(Human pose keypoint data)
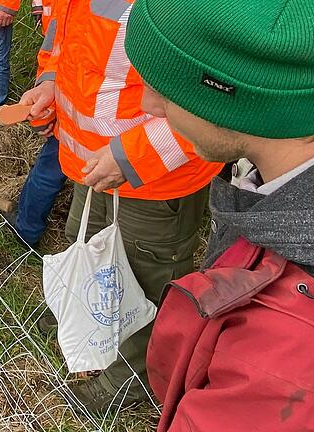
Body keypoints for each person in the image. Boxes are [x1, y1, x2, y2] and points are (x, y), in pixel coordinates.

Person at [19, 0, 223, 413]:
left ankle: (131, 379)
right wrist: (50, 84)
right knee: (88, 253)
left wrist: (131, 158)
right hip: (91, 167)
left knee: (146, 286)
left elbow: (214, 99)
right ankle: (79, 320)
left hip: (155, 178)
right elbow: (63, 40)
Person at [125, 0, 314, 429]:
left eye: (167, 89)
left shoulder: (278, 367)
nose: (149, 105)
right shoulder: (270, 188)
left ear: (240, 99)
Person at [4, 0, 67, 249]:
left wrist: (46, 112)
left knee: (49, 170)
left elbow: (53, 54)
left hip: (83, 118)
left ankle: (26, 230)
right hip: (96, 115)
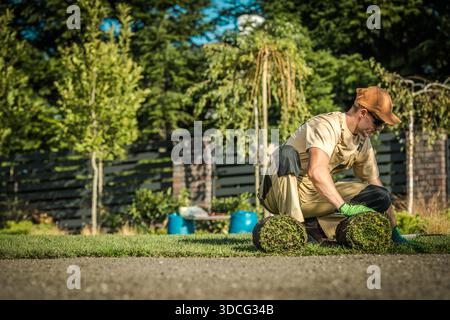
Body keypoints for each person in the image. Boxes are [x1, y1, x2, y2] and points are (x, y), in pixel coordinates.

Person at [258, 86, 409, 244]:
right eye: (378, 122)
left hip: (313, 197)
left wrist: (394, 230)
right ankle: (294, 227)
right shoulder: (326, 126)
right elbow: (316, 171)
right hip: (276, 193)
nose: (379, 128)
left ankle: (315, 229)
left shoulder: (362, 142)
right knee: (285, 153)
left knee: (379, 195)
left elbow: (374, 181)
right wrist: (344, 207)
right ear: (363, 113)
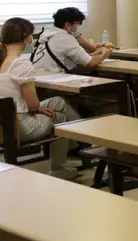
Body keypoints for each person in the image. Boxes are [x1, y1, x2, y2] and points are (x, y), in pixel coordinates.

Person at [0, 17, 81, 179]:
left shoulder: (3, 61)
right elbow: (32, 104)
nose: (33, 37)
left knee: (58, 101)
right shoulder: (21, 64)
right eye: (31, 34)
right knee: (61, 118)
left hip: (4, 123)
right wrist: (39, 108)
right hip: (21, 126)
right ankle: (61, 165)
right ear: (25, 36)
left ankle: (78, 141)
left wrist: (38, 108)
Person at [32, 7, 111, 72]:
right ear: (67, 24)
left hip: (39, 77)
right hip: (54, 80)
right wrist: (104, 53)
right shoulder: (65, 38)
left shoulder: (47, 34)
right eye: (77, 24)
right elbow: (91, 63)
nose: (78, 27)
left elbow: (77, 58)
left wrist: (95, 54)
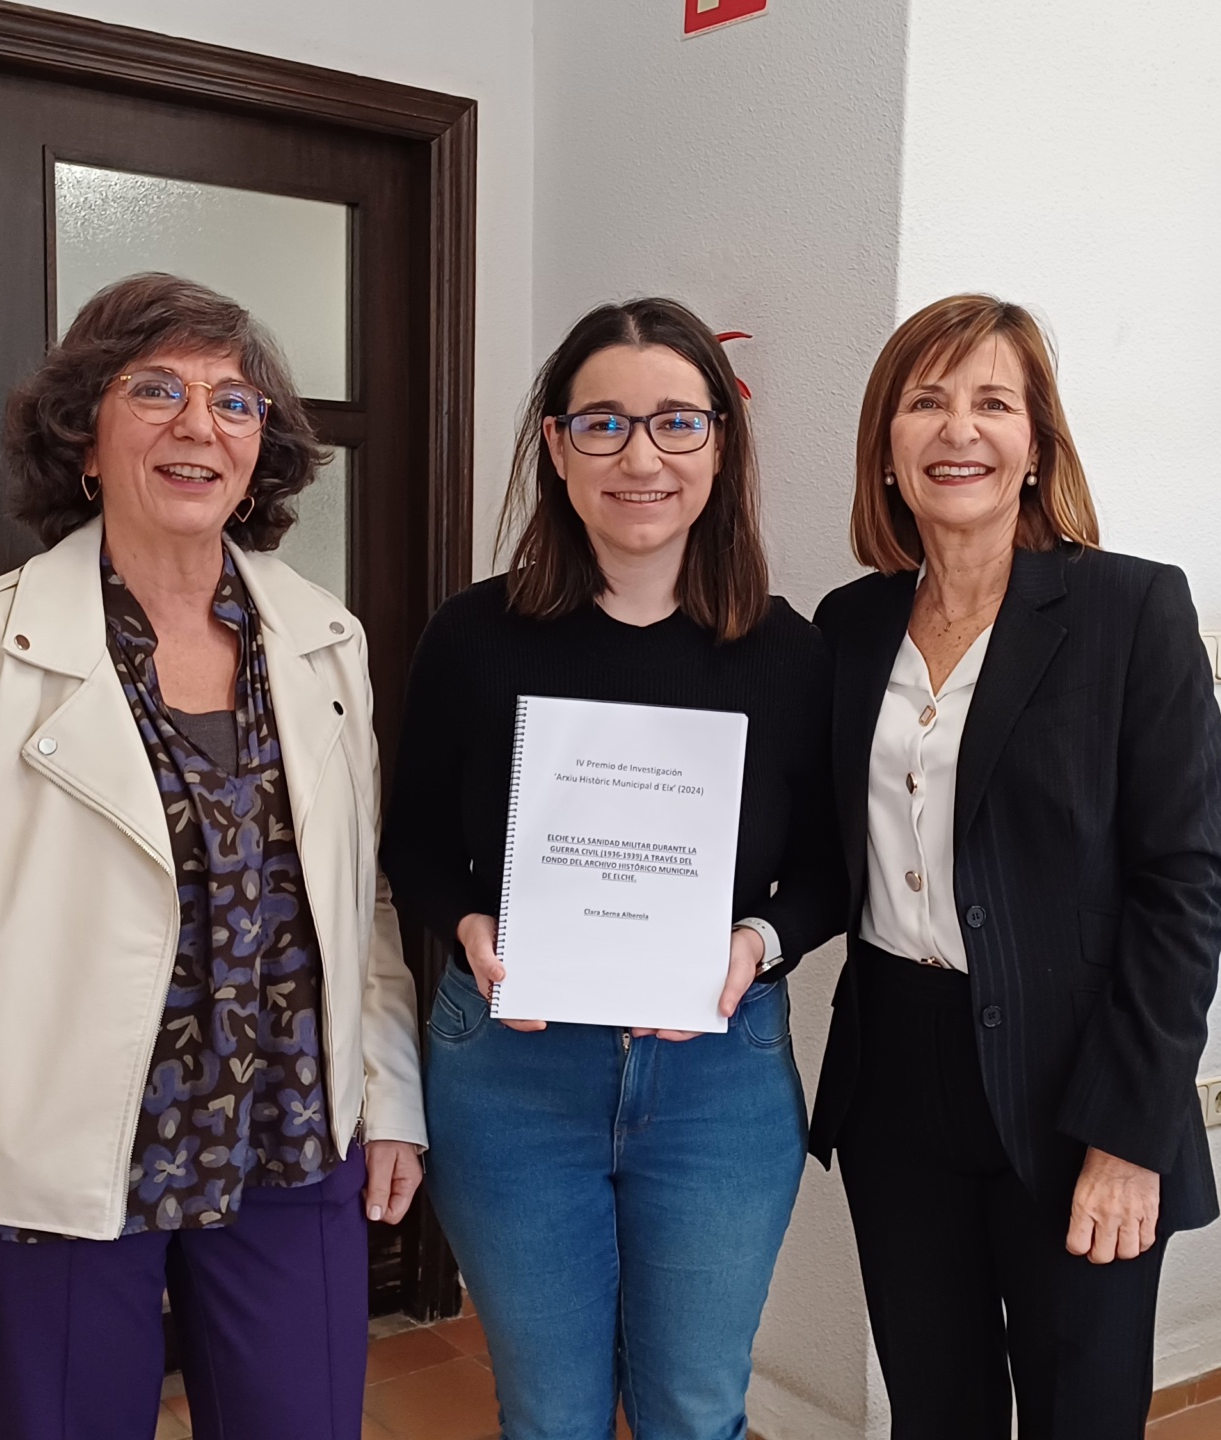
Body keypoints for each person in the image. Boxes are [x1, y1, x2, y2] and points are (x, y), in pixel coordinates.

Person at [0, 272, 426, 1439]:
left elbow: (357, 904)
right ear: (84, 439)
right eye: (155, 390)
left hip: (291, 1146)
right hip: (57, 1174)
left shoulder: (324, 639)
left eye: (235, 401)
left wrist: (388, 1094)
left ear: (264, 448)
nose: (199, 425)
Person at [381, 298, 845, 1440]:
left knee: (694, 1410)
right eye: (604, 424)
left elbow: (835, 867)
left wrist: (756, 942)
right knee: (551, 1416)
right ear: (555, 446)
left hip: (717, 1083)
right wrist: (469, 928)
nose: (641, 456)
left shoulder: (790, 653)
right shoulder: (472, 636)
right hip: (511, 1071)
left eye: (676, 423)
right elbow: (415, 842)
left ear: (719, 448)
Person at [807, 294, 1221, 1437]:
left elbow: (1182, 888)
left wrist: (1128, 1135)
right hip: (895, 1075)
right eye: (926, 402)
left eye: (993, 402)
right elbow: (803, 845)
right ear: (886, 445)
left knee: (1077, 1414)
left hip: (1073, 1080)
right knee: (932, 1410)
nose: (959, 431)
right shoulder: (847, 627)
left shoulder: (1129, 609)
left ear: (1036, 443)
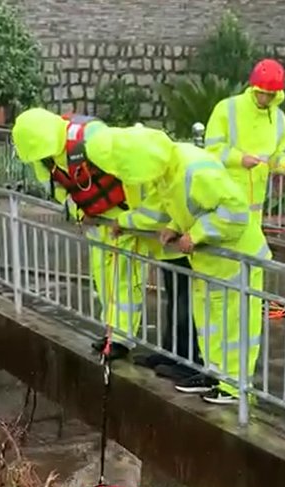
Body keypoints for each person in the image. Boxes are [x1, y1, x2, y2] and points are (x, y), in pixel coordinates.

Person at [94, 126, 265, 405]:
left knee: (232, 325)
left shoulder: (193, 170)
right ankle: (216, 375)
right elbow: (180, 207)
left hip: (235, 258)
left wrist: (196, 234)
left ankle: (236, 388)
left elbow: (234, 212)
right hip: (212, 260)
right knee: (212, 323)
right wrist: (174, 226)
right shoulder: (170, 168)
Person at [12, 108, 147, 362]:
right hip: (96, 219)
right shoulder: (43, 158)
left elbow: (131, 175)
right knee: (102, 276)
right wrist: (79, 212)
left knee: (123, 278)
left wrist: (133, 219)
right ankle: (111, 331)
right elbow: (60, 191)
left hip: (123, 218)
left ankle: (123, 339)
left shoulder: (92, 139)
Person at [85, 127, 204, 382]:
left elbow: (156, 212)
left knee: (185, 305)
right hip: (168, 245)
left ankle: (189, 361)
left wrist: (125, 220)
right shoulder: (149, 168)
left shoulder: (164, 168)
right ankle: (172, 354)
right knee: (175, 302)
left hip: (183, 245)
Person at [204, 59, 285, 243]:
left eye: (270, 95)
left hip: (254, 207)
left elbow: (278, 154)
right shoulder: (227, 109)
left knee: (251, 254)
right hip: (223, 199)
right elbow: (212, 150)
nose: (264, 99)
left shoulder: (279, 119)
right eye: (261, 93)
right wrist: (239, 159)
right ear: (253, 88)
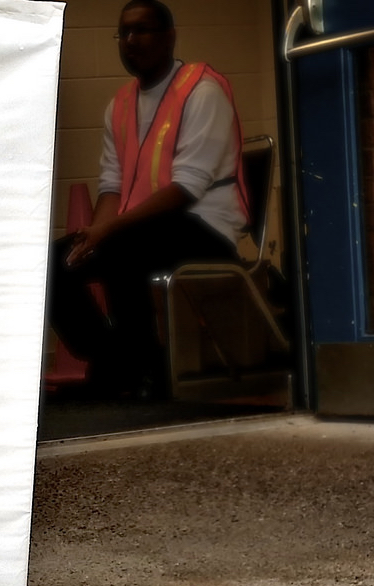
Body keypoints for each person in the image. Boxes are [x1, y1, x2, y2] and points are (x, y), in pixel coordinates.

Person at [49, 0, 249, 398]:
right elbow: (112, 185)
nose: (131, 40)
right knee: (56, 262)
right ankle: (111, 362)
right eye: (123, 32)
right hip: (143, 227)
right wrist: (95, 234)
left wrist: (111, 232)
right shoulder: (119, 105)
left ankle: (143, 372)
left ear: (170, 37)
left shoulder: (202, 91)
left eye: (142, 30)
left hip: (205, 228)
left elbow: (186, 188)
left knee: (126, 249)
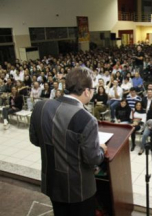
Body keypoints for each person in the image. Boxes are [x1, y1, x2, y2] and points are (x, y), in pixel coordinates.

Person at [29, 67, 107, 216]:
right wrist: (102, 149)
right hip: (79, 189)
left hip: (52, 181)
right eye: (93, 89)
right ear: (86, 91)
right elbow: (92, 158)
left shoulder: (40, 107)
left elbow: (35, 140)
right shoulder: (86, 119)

[What is required] Print, with pictures removed, exactly the lines of the records above from the top through the line containing "left knee: (146, 286)".

[Exercise response]
Body keypoints for each person in the image. Boxes are [x1, y1, x2, y2] and points are (x, y), in pixel coordinates.

Person at [19, 0, 223, 413]:
left ankle: (131, 379)
right wrist: (50, 84)
right knee: (88, 253)
left wrist: (131, 158)
right hip: (91, 167)
left knee: (146, 286)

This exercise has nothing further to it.